The three years following the U.S. withdrawal from Afghanistan have been a deadly game of cat and mouse for employees and allies of U.S. and NATO forces left behind under Taliban rule. Among the de facto government’s targets are thousands of Afghan prosecutors trained by U.S. personnel to enforce the rule of law and prosecute terrorists.

As the Taliban rapidly gained Afghan territory in the summer of 2021, they released convicted terrorists from government jails across the country. The Taliban had been conducting deadly attacks to target Afghan prosecutors for years before taking over Kabul on Aug. 15. The newly-released prisoners were out for revenge against the prosecutors who put them behind bars.

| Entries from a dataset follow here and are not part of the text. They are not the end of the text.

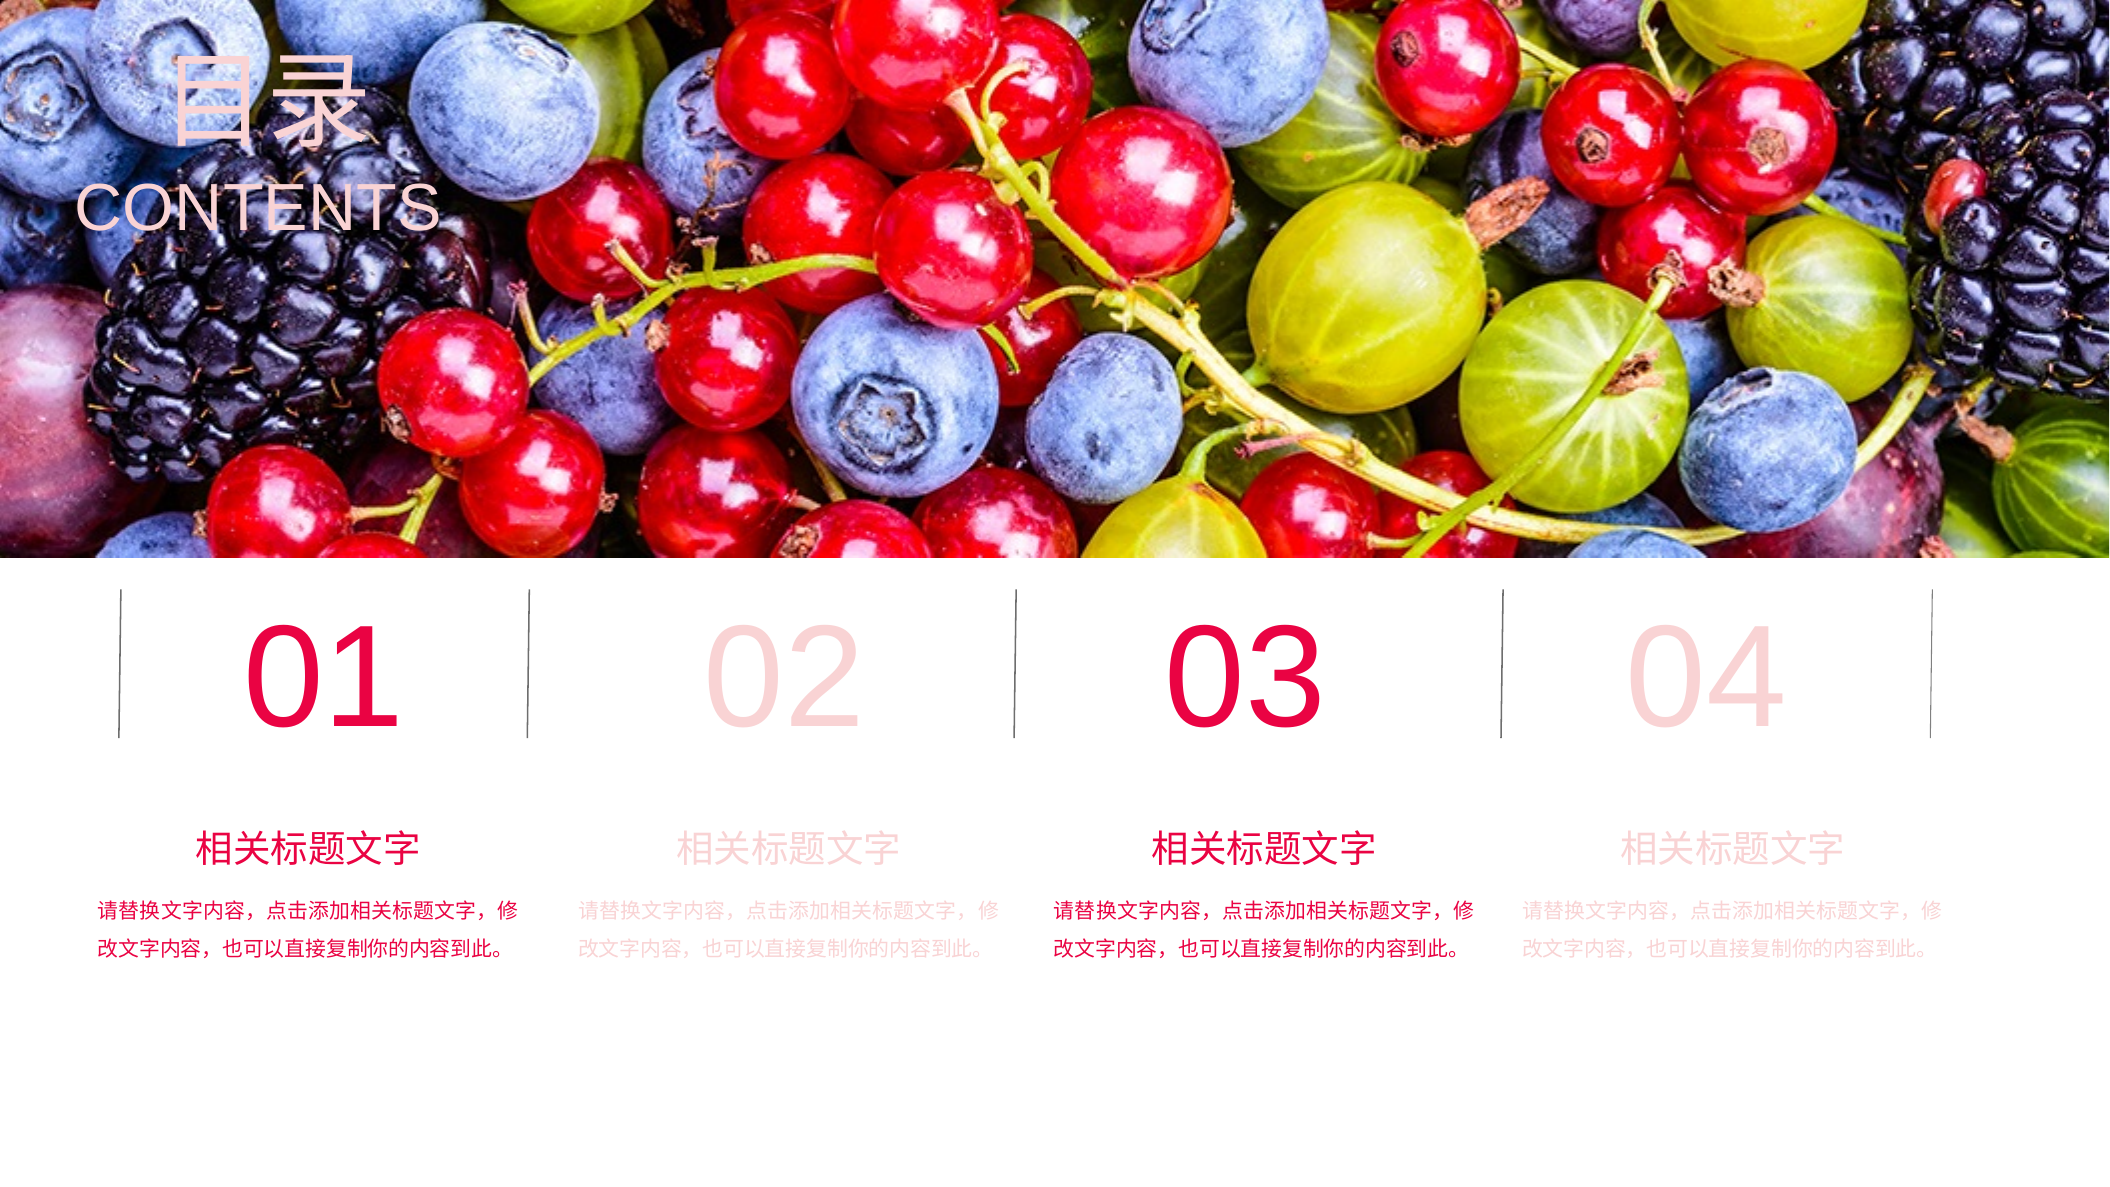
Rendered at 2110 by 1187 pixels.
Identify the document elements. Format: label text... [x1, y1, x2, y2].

text_box 请替换文字内容，点击添加相关标题文字，修改文字内容，也可以直接复制你的内容到此。 [1507, 878, 1958, 968]
text_box 相关标题文字 [170, 817, 446, 878]
text_box 04 [1589, 574, 1823, 764]
text_box 目录 [146, 25, 388, 156]
text_box 请替换文字内容，点击添加相关标题文字，修改文字内容，也可以直接复制你的内容到此。 [83, 878, 534, 968]
text_box 相关标题文字 [1126, 817, 1402, 878]
text_box 请替换文字内容，点击添加相关标题文字，修改文字内容，也可以直接复制你的内容到此。 [1039, 878, 1490, 968]
text_box 03 [1128, 574, 1363, 764]
text_box 01 [207, 574, 441, 764]
text_box 02 [668, 574, 902, 764]
text_box 相关标题文字 [651, 817, 927, 878]
text_box [0, 0, 2110, 559]
text_box 请替换文字内容，点击添加相关标题文字，修改文字内容，也可以直接复制你的内容到此。 [563, 878, 1014, 968]
text_box 相关标题文字 [1594, 817, 1870, 878]
text_box CONTENTS [60, 156, 474, 252]
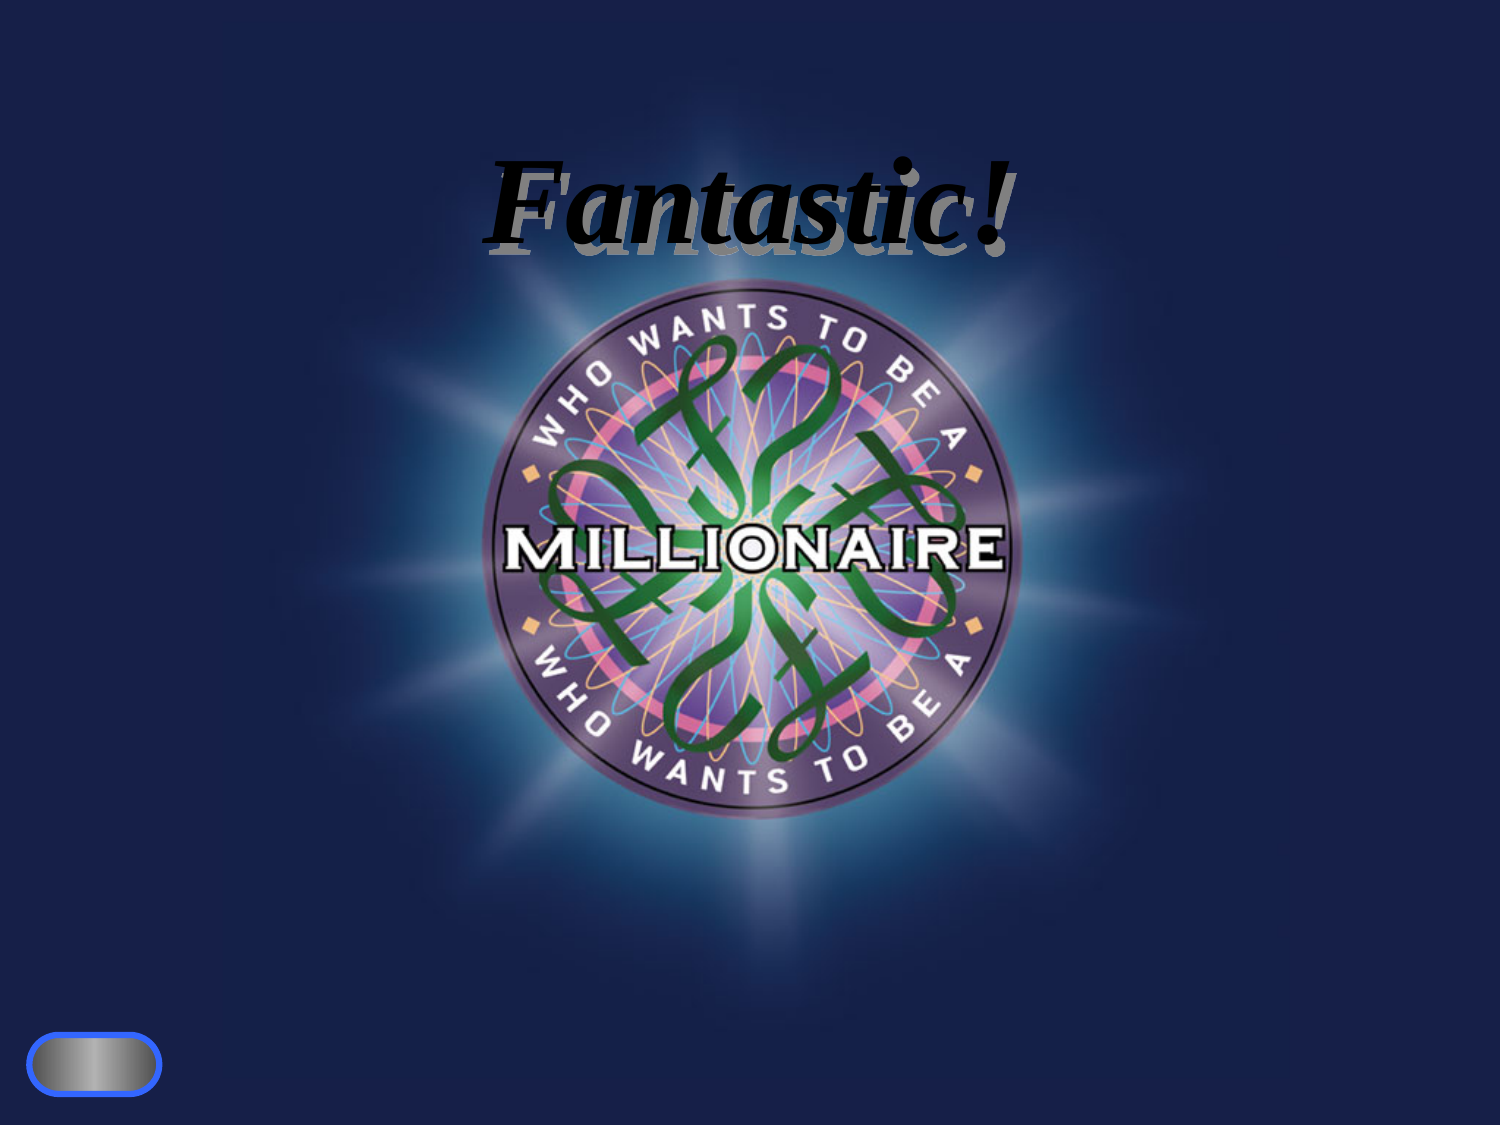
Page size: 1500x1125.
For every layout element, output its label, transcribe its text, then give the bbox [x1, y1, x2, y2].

Joe Maida IV was a former Texas prosecutor who supported the Afghan legal system’s growth inside the country between 2006 and 2013 and worked on Afghan policy at U.S. Special Operations Command and with Special Operations and Combating Terrorism at the Pentagon through 2019. He told Fox News Digital that “The Taliban continues to hunt down individuals who supported the Afghan government.” In addition to military personnel, Maida says the Taliban “are seeking out terrorism prosecutors for retribution. They’re doing that by sending special teams to the provinces, but then also writing letters to the mosques to identify these individuals, who then disappear.”

Saeed, who spoke to Fox News Digital on condition that he is identified by a pseudonym, is the executive director of the Afghan Prosecutors Association and was a prosecutor in the Attorney General’s Office of Afghanistan. Saeed provided an Excel file the Afghan Prosecutors Association has compiled containing details about 32 prosecutors and their family members who have been killed since July 5, 2021.

Victims’ manners of death are gruesome. Most were shot, either in a public location or at their homes. Some were killed by anonymous gunmen, while others were specifically murdered by the Taliban. Two prosecutors were killed by improvised explosive devices. Others were arrested and tortured. Three victims were women. More than a third of the entries included photos of the victim after their death.

Saeed said that an additional 100 prosecutors have been injured since the U.S. withdrawal, and another 50 are believed to be “locked up in Taliban prisons and their fate is unknown.”

About 1,000 of the 3,800 prosecutors believed to be in practice prior to August 2021 have fled to European countries, Saeed estimates. He said that 1,500 who remain stuck in Afghanistan are “in need of urgent assistance.” Saeed believes that about 500 prosecutors fled to Pakistan, Tajikistan and Iran, where they live in “a state of despair” amid harassment and forced deportations.